Osteoarthritis (OA) is a common cause of disability and limits every day activities. According to Dr. Shahryar Noordin, Consultant Orthopaedic Surgeon AKUH, initial treatment of knee OA is non-operative, and includes patient education, physical therapy, regular exercise, weight reduction, and use of appropriate medications. Nevertheless if symptoms persist, surgery can be considered as the next treatment option. He was addressing a public health awareness programme organised by AKUH in Lahore for patients suffering from bone and joint related problems.
Sharing his experience at Harvard Medical School, Boston, USA and University of British Columbia, Canada with the audience, Dr. Noordin pointed out that potential surgical treatments for knee OA include arthroscopy, osteotomy, and knee replacement which can be unicompartmental or total. Determining which of these procedures is most appropriate depends on several factors including the location and severity of OA damage, patient characteristics and risk factors. Total knee replacement is the current gold standard for end-stage knee OA. Similarly total hip replacement, known as operation of the century, results in an end to joint pain, an increase in the ability to move around, an improvement in the functionality of the joints resulting in a better quality of life. Recent advances in implant design, metallurgy and surgical techniques means that most patients requiring hip and knee implants will be able to use their joint replacements for as long as 15 to 20 years, he added.
Describing the hip and knee replacement procedure, Dr Noordin informed the audience that modern knee replacements offer patients much more stability and greater flexibility with increased range of motion. In addition, the material used in modern implants is significantly wear-resistant, prolonging the life of the surgical implants.
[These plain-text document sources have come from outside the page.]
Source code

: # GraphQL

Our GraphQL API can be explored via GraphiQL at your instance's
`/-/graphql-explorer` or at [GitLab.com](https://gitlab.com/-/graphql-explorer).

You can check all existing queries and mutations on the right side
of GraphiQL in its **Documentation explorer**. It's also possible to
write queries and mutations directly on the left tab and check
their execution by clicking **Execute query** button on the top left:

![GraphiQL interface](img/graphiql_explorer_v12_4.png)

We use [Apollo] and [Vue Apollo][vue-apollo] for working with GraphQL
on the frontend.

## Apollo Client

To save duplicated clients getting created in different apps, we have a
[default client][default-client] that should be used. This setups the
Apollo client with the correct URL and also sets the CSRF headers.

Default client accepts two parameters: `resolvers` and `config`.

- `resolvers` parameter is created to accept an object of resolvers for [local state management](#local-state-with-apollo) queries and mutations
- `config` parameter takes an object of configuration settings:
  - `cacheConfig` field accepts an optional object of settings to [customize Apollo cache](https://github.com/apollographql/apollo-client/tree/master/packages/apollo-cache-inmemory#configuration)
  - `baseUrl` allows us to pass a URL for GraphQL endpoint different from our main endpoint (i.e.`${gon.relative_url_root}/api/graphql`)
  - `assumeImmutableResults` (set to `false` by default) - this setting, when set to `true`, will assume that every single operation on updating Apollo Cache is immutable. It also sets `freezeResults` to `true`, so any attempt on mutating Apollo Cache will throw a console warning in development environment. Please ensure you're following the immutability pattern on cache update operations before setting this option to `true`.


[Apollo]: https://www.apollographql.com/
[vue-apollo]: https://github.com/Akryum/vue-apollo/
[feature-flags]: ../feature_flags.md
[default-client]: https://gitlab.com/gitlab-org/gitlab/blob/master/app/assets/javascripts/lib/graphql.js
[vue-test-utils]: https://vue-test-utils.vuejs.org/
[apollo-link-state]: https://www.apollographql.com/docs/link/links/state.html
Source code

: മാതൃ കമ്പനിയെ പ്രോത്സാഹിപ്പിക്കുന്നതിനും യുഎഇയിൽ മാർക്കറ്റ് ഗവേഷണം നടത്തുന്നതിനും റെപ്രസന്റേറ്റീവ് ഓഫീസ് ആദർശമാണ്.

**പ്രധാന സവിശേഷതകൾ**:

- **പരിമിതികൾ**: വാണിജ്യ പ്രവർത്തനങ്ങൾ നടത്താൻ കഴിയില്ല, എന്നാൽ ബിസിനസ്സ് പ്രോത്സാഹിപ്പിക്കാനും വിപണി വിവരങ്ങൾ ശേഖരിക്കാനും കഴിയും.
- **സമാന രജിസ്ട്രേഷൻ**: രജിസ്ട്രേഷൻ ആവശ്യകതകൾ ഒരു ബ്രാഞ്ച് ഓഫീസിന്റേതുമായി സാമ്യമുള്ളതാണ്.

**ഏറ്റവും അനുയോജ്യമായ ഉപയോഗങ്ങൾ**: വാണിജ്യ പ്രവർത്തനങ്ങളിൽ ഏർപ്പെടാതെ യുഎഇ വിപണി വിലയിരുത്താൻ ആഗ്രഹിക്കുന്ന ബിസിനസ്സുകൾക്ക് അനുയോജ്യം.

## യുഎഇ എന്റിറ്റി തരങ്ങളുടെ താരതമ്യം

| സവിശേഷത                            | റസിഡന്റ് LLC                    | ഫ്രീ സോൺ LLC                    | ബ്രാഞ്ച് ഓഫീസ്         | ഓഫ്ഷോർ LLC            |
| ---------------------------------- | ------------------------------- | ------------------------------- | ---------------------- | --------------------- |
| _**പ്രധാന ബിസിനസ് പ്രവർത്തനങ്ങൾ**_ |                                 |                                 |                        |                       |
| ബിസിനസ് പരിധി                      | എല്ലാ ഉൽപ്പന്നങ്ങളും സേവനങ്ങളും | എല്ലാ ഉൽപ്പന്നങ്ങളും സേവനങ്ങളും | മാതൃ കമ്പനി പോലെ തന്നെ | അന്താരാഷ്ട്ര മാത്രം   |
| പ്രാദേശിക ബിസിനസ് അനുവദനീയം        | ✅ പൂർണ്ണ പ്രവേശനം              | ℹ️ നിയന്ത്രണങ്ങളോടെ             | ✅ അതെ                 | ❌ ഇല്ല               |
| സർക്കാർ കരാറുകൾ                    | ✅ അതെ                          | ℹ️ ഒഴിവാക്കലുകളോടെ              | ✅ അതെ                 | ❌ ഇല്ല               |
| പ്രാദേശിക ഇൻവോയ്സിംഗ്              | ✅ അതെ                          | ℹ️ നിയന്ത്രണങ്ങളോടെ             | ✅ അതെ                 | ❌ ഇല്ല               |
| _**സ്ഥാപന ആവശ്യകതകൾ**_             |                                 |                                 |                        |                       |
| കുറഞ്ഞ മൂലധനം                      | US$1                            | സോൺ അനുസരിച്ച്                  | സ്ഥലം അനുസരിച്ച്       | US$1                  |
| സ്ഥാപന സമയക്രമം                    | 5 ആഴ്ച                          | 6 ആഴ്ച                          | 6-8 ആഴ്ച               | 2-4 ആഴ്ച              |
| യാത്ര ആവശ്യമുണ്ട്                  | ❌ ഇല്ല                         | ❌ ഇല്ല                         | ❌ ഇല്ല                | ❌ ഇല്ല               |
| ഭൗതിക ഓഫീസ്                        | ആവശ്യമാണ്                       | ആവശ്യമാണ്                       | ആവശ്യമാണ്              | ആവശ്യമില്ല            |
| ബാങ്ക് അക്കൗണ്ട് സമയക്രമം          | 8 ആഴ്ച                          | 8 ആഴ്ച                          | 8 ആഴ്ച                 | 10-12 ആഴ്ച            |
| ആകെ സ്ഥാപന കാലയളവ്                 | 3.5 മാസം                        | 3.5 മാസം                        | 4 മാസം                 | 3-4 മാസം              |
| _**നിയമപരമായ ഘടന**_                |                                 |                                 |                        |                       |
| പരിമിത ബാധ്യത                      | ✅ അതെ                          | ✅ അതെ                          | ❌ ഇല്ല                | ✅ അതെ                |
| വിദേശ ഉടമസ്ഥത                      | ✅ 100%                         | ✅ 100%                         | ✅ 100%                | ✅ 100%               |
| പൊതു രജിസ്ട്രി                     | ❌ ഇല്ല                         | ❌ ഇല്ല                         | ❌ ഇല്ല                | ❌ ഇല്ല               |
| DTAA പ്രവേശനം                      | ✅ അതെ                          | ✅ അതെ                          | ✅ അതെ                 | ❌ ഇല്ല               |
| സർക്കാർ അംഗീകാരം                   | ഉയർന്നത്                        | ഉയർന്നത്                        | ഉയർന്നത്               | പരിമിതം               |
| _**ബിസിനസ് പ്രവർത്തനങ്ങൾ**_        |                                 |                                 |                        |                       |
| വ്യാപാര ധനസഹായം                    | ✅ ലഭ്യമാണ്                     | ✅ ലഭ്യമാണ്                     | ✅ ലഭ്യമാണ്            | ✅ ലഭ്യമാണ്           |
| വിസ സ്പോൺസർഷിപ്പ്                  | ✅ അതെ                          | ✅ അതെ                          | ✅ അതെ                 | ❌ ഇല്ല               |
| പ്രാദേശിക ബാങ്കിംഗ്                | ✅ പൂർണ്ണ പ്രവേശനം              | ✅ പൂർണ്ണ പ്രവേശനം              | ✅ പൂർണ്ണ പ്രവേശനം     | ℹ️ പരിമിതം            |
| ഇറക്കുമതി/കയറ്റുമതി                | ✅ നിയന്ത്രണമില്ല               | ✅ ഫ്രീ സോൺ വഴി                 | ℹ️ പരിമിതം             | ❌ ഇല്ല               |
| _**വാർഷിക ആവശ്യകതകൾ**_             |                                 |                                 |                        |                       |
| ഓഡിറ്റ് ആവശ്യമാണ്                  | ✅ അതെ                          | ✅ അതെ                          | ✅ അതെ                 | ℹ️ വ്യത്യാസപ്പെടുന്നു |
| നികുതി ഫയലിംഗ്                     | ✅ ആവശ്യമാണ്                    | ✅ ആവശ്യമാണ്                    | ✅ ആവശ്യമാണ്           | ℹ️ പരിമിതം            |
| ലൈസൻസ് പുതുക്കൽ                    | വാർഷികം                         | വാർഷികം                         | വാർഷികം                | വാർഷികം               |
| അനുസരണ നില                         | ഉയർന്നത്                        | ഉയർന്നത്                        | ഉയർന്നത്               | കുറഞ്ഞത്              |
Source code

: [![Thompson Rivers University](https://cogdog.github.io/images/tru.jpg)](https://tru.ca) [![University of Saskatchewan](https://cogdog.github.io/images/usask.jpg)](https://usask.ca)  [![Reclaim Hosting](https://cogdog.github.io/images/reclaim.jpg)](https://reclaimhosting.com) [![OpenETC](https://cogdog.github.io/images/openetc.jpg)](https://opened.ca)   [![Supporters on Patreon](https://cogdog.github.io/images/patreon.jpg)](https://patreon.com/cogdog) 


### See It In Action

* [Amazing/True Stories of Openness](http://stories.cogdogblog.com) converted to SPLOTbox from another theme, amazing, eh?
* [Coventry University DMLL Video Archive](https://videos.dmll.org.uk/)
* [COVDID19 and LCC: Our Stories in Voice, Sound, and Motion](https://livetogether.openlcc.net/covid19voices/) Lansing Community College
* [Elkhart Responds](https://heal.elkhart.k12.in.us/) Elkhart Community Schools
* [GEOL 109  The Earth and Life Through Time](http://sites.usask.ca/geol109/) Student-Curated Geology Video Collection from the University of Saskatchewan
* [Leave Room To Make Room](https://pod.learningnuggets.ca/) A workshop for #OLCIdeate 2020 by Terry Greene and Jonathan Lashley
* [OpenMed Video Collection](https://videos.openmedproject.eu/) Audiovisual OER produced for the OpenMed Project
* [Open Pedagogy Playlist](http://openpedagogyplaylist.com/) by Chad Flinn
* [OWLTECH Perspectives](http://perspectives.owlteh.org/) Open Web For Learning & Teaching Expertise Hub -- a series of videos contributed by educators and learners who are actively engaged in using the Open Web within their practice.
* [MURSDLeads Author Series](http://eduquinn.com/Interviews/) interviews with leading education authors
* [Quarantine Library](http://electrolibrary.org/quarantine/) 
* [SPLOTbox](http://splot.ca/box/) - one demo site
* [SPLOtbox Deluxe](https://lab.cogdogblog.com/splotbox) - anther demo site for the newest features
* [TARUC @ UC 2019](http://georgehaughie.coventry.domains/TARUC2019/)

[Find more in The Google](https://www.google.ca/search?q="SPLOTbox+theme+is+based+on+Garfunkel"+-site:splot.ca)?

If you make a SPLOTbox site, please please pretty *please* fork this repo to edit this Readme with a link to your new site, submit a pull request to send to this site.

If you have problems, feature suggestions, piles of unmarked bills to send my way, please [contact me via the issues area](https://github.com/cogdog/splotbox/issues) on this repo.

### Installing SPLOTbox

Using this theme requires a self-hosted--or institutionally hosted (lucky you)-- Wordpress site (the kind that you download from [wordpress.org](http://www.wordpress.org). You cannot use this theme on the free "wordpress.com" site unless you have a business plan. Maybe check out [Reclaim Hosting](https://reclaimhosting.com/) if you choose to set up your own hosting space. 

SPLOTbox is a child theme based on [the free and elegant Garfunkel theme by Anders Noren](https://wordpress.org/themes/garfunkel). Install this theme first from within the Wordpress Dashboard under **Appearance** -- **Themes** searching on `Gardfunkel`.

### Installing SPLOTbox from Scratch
Currently, about one million total hip and total knee replacement surgeries are performed worldwide each year and by 2030, these numbers are projected to increase three- to four-fold.
People use their hands extensively to accomplish daily basic tasks and activities said Dr Haroon Rashid, Consultant Orthopaedic Surgeon, AKUH. When a problem occurs in our hands, care must be given to all the different types of tissues that make functioning of the hand possible. He mentioned that there is a well-developed hand and microsurgery service at AKUH which provides 24-hour coverage for emergencies involving hand-related problems.
Dr Rashid also talked about the Ilizarov method - a low-invasive technique to lengthen limbs and mend fractures. In this procedure, surgery is done through small cuts that result in minimal damage to soft and bone tissues. An Ilizarov apparatus, an external device, is fixed to the limb and removed at the end of the treatment. Complications are very rare and if they do occur, they are temporary and do not influence the final result since the doctor can make corrections during the course of treatment.
He added that most orthopaedic surgeons in the country are not familiar with the Ilizarov technique and treat orthopaedic problems in the ‘conventional’ way. Two orthopaedic surgeons at AKUH have been trained abroad in Ilizarov techniques and are running a joint clinic. They examine each patient together to assess and plan the surgery and to date have performed more than 500 procedures successfully.
The results are very encouraging and AKUH is receiving patients with hip and knee problems from all over the country.